* _Requirement_: When a line in the entries contains the word "axis", copy that line in full.
Dataset excerpts START
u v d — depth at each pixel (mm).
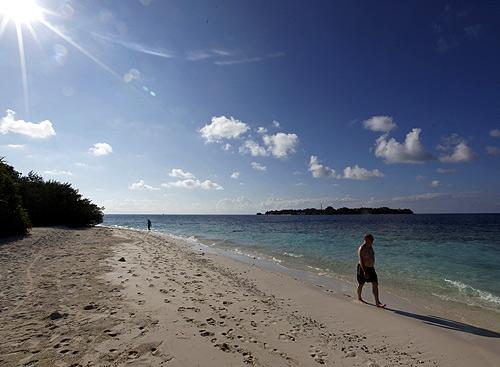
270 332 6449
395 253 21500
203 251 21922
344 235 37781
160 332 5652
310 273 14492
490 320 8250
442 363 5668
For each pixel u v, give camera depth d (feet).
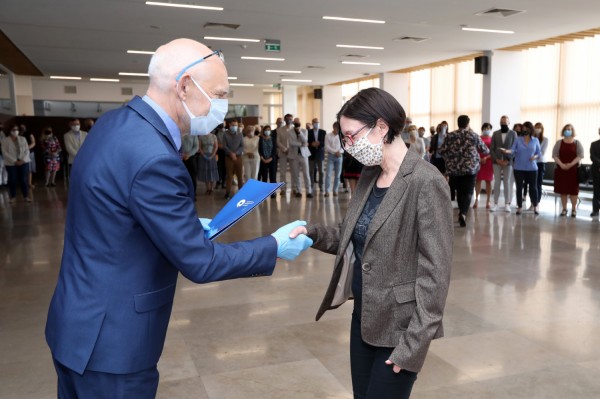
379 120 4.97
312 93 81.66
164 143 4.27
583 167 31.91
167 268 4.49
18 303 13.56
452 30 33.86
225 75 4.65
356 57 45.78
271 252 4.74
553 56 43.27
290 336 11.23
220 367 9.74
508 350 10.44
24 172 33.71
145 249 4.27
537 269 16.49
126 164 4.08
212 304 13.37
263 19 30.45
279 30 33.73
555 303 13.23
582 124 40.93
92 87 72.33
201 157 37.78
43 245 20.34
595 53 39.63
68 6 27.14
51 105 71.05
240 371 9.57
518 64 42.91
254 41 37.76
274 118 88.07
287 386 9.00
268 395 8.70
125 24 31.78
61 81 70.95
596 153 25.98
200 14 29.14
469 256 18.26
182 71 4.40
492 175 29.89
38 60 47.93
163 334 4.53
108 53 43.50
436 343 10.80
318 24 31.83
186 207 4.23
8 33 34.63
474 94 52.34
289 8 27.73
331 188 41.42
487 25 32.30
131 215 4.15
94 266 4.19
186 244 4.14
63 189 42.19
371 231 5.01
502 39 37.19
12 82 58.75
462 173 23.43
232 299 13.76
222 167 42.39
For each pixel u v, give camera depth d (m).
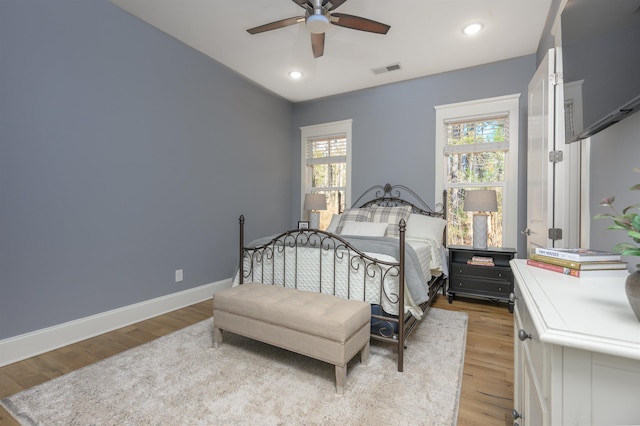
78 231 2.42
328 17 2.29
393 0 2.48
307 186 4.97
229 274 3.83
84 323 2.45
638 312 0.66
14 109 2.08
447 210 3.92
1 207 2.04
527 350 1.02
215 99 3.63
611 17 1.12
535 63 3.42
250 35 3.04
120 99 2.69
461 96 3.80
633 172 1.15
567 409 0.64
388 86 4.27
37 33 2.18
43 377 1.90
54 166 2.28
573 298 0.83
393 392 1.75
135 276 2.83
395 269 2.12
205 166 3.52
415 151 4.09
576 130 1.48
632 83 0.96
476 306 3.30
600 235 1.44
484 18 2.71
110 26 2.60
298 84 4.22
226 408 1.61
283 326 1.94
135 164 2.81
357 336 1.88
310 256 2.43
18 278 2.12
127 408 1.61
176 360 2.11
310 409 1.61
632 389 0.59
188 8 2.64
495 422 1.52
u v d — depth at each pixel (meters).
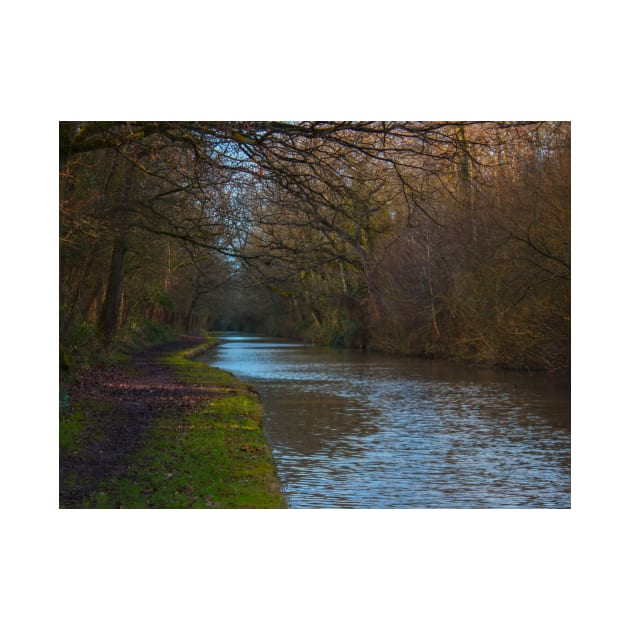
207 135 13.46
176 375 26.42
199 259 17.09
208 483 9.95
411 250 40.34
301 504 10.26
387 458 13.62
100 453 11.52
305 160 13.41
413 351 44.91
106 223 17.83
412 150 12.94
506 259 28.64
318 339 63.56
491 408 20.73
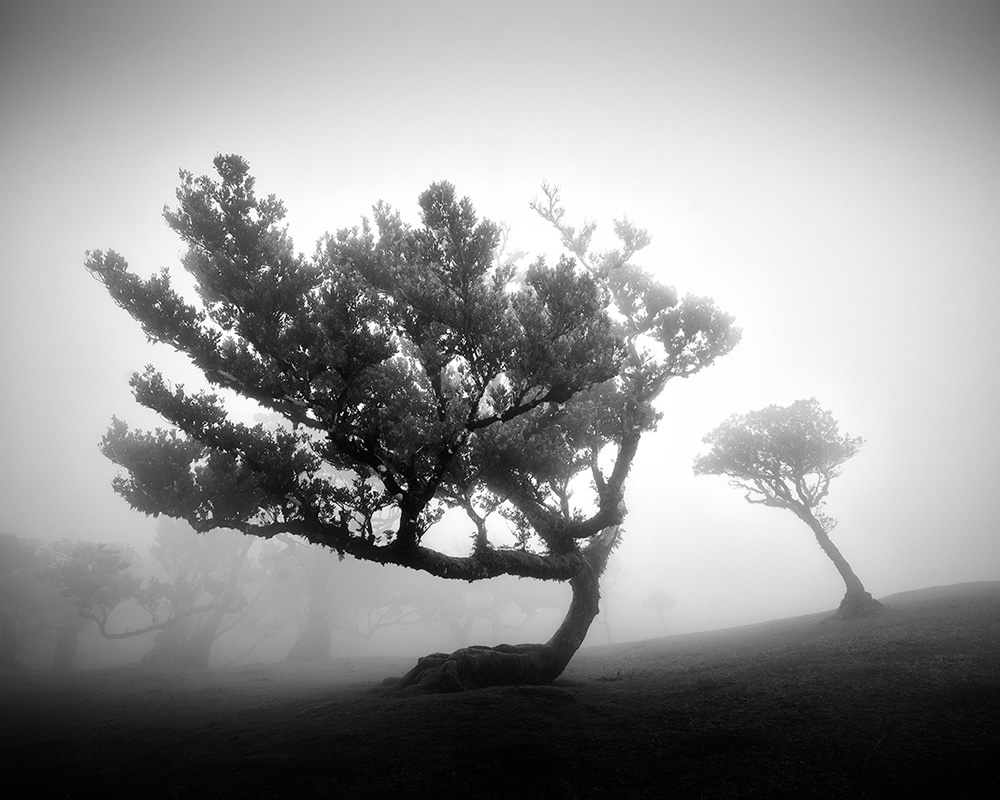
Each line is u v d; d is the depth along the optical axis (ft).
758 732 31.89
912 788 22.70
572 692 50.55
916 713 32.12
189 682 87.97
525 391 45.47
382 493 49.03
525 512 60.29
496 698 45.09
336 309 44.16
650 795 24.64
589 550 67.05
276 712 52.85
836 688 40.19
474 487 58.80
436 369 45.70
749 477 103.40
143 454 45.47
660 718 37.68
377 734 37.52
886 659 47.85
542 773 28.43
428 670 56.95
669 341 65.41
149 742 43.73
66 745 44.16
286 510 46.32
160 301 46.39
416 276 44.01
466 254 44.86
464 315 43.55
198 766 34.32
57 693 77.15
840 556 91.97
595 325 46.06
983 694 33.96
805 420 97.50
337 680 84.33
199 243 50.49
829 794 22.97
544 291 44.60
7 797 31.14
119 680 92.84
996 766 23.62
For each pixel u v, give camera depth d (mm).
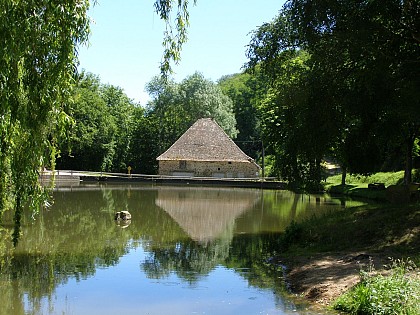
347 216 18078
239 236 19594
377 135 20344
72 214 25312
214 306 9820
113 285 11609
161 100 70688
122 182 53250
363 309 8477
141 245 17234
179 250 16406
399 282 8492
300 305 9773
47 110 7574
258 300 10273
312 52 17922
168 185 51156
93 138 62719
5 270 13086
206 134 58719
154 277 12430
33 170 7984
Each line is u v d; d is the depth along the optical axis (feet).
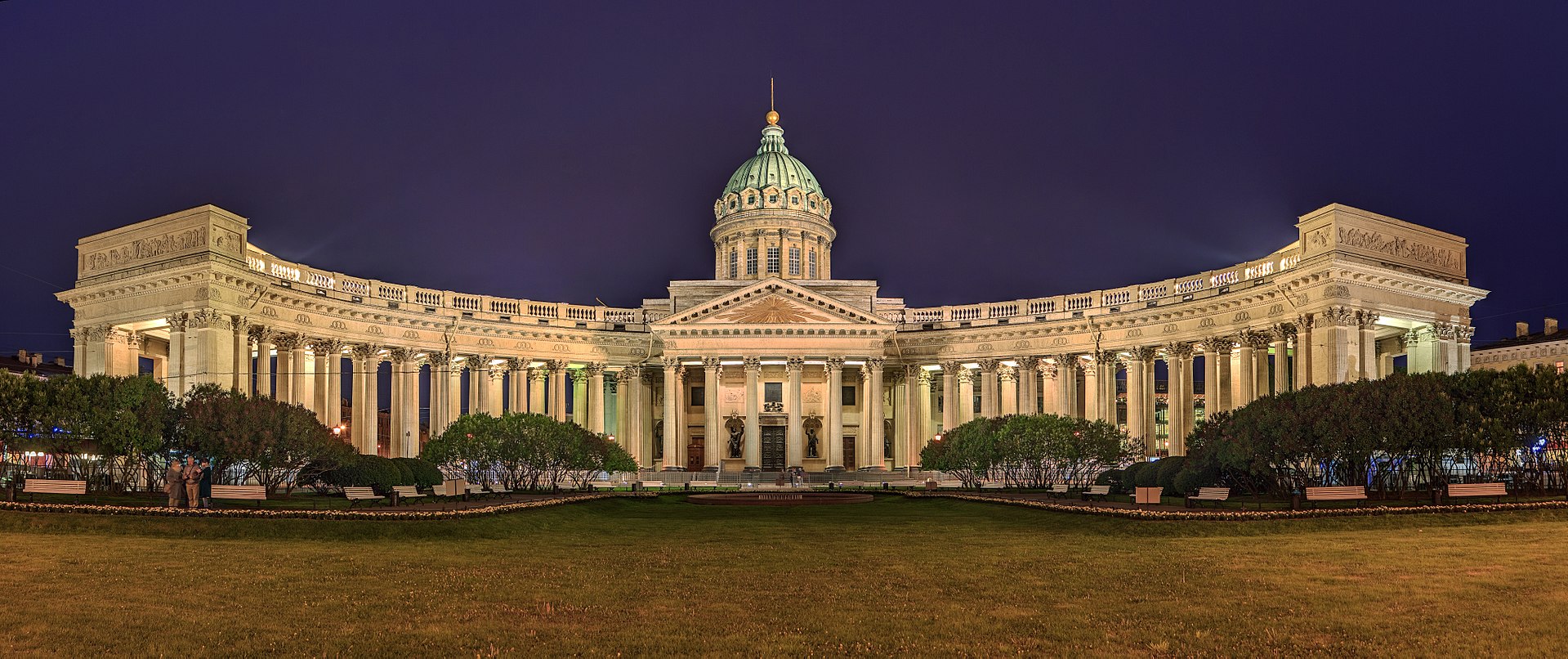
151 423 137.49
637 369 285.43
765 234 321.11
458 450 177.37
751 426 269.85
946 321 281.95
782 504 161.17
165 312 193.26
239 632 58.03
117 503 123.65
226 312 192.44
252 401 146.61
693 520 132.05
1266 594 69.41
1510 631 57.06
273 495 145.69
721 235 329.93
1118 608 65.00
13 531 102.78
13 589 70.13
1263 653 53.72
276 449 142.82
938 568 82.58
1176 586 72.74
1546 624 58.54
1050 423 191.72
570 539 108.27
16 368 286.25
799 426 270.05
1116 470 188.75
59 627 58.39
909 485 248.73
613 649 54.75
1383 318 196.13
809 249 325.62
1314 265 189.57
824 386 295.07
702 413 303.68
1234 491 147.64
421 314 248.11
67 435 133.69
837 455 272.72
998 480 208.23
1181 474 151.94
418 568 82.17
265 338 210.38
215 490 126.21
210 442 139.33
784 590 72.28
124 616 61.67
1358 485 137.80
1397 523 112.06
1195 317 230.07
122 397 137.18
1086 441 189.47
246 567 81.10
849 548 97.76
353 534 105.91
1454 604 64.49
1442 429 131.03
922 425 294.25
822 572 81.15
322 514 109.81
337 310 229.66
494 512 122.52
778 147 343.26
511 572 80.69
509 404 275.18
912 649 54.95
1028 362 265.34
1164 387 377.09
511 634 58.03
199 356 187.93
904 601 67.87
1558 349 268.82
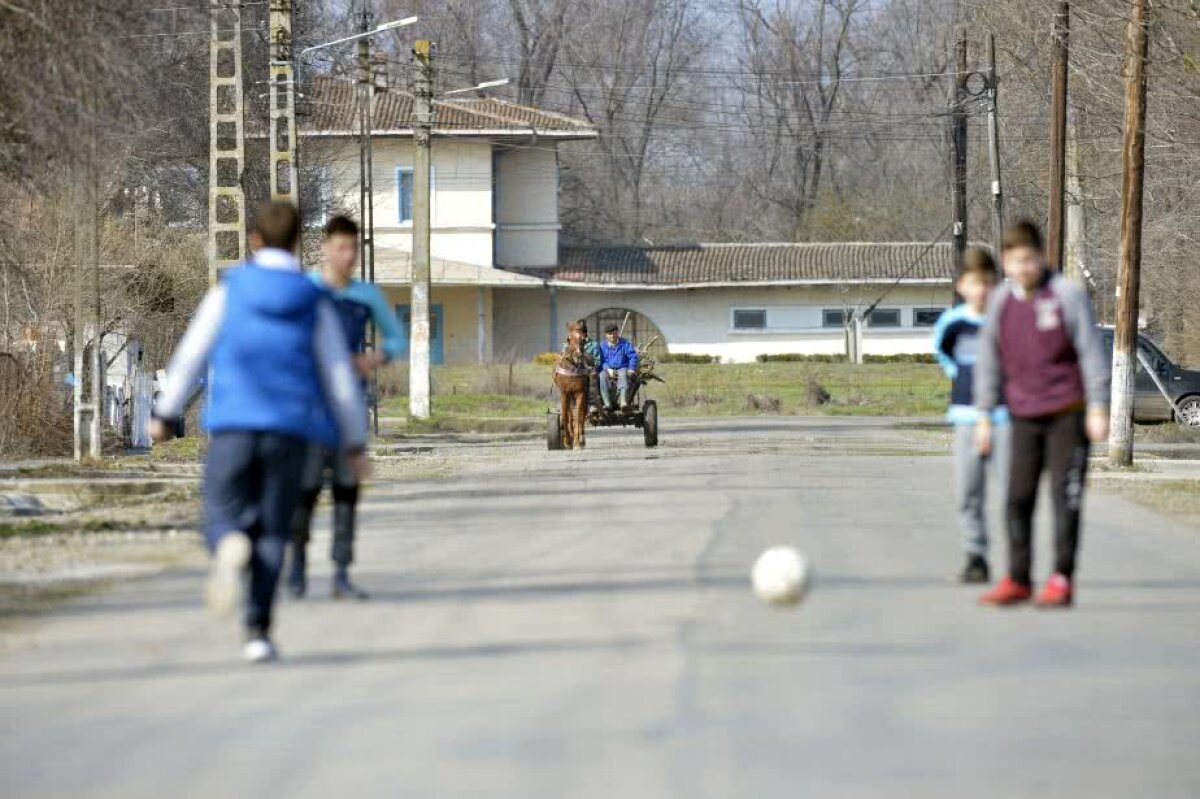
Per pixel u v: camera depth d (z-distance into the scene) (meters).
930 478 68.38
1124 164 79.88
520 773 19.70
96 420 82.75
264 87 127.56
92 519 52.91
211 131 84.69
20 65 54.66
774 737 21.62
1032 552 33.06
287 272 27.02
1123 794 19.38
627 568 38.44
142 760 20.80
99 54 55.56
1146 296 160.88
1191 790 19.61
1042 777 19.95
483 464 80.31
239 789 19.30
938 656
Dataset excerpts END
* _Answer box_:
Each line is u v d; d is the depth along the optical axis (ft).
Each line is u v d; d is the depth along the optical axis (feet).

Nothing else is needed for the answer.